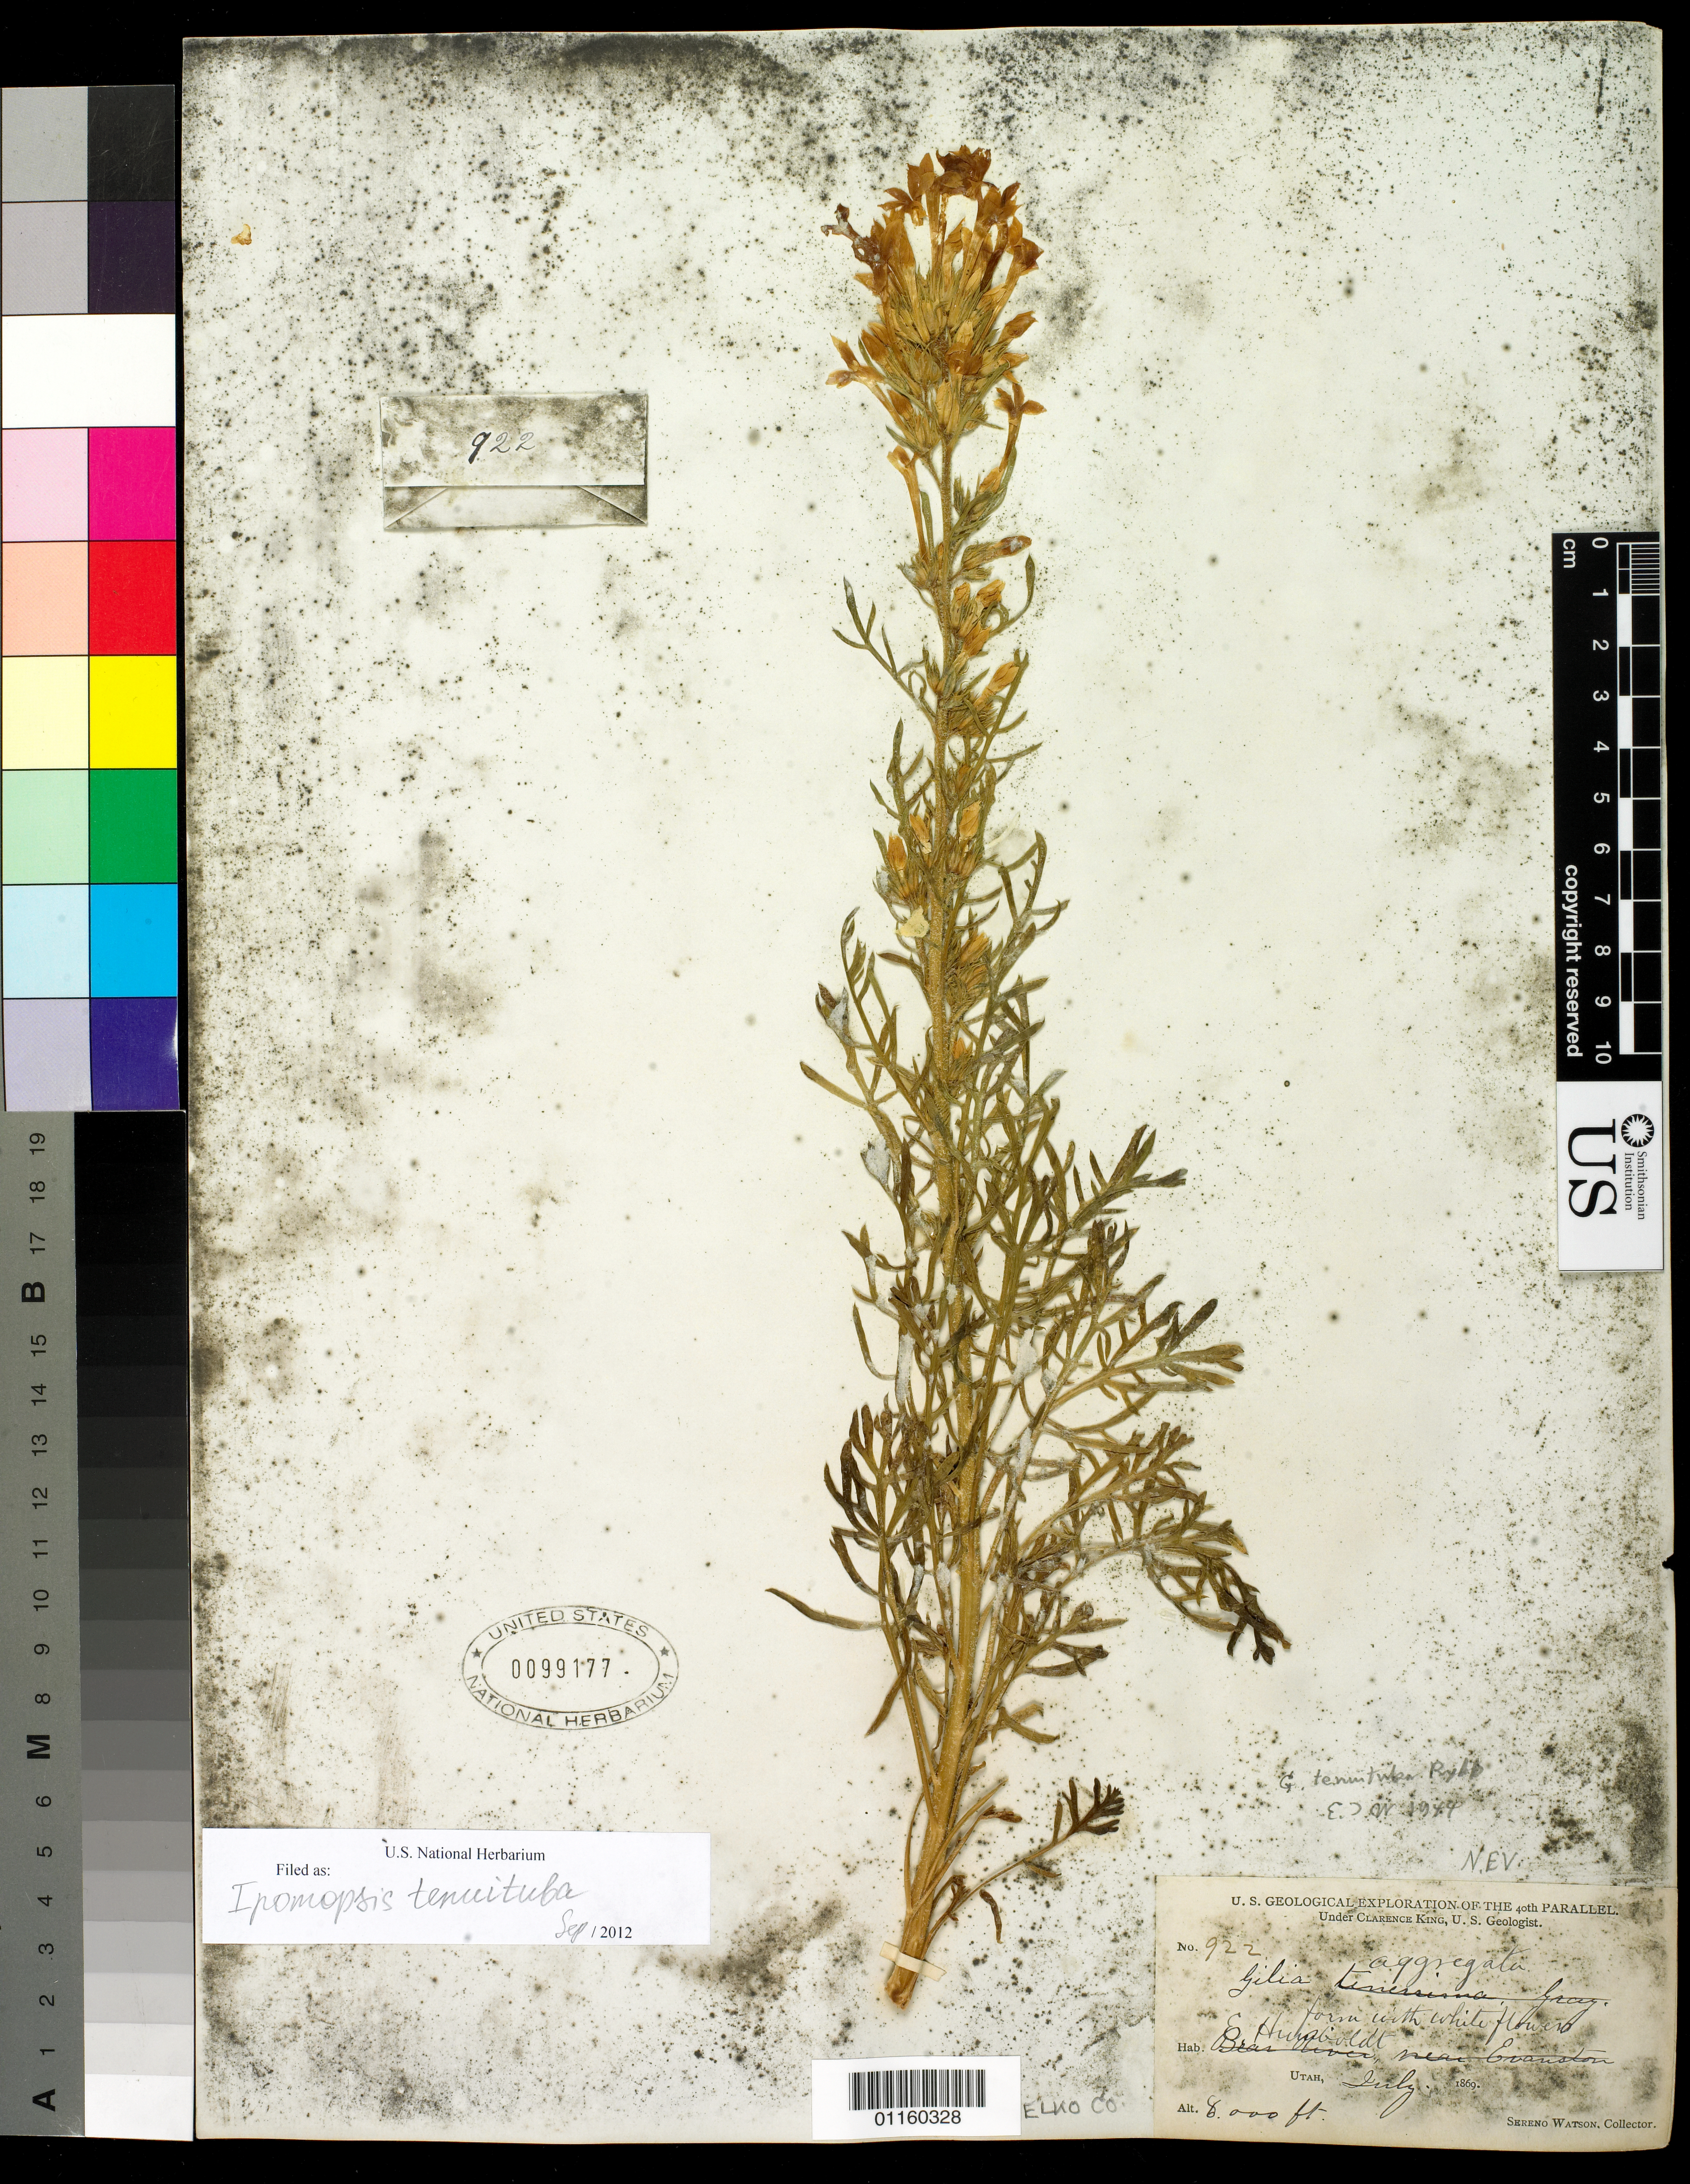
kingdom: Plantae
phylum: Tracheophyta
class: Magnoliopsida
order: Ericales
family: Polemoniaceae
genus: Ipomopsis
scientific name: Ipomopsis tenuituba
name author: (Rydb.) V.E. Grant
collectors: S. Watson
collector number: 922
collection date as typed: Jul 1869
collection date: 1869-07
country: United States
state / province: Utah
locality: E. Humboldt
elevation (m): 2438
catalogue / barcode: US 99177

━━━━

• **WHAT IS NEEDED**: Write out every line of the items above word for word, leaving out the pictures.

• **EXERCISE SOLUTION**:
kingdom: Plantae
phylum: Tracheophyta
class: Magnoliopsida
order: Ericales
family: Polemoniaceae
genus: Ipomopsis
scientific name: Ipomopsis tenuituba
name author: (Rydb.) V.E. Grant
collectors: S. Watson
collector number: 922
collection date as typed: Jul 1869
collection date: 1869-07
country: United States
state / province: Utah
locality: E. Humboldt
elevation (m): 2438
catalogue / barcode: US 99177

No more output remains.